Set down, unchanged, the line holding "right elbow: (352, 986)" and all lines that follow it to the end of the material, leaving pictures out.
━━ Dataset records ━━
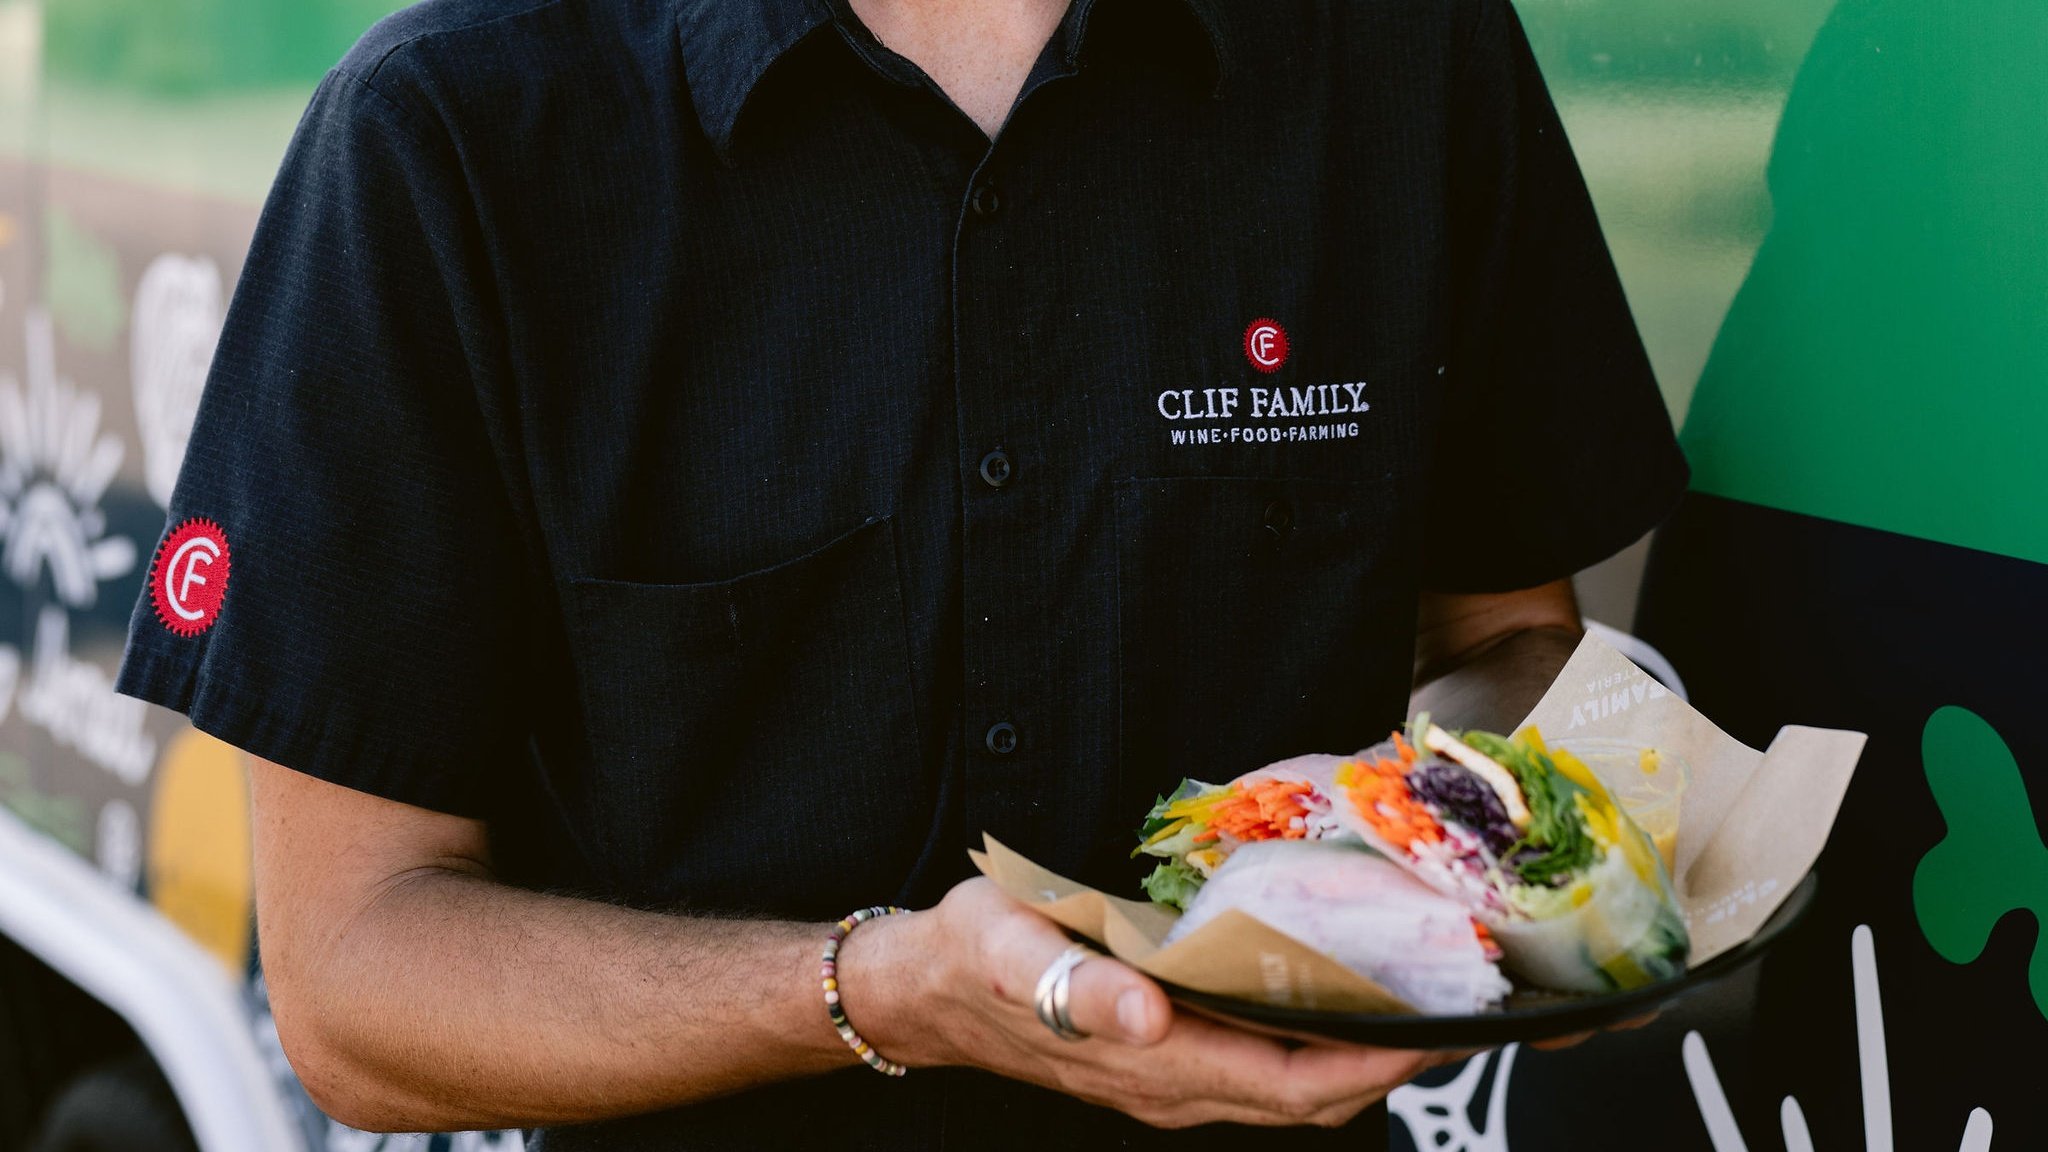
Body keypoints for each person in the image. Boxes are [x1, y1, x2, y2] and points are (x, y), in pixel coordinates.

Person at [113, 0, 1687, 1148]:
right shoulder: (450, 128)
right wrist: (880, 988)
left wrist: (1485, 843)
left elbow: (1500, 633)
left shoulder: (1401, 54)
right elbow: (352, 986)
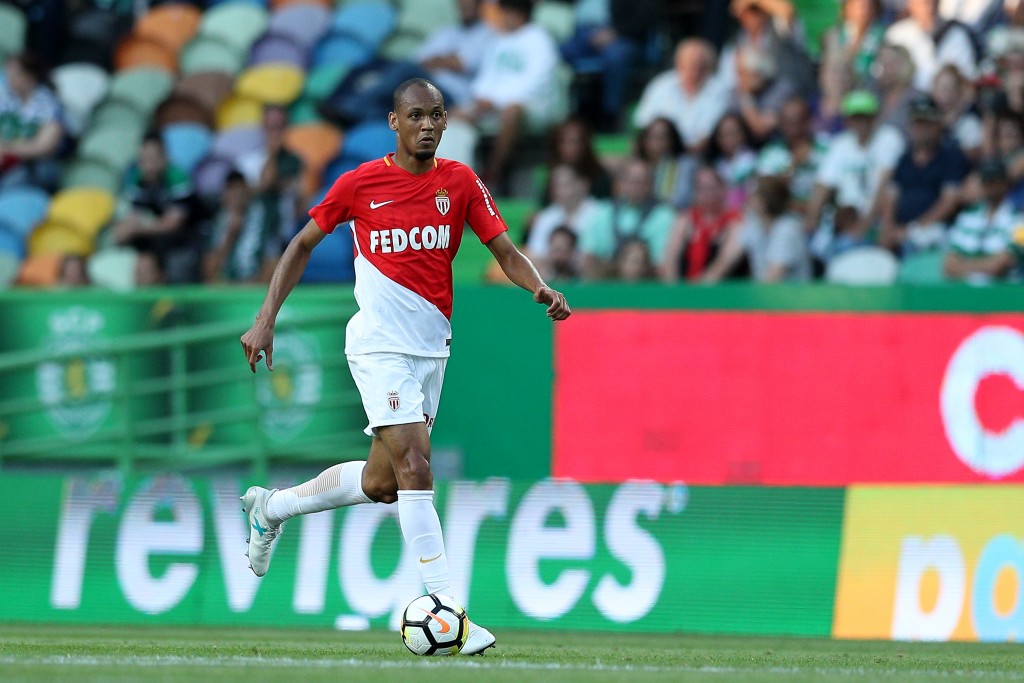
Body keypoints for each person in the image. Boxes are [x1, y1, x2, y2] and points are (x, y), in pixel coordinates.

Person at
━━━
- _The completed task_
right elbow: (352, 986)
Body keypoints for each person in the image. Boxes are [x1, y1, x2, y2] and points are (x, y), in pixel coordinates.

Person at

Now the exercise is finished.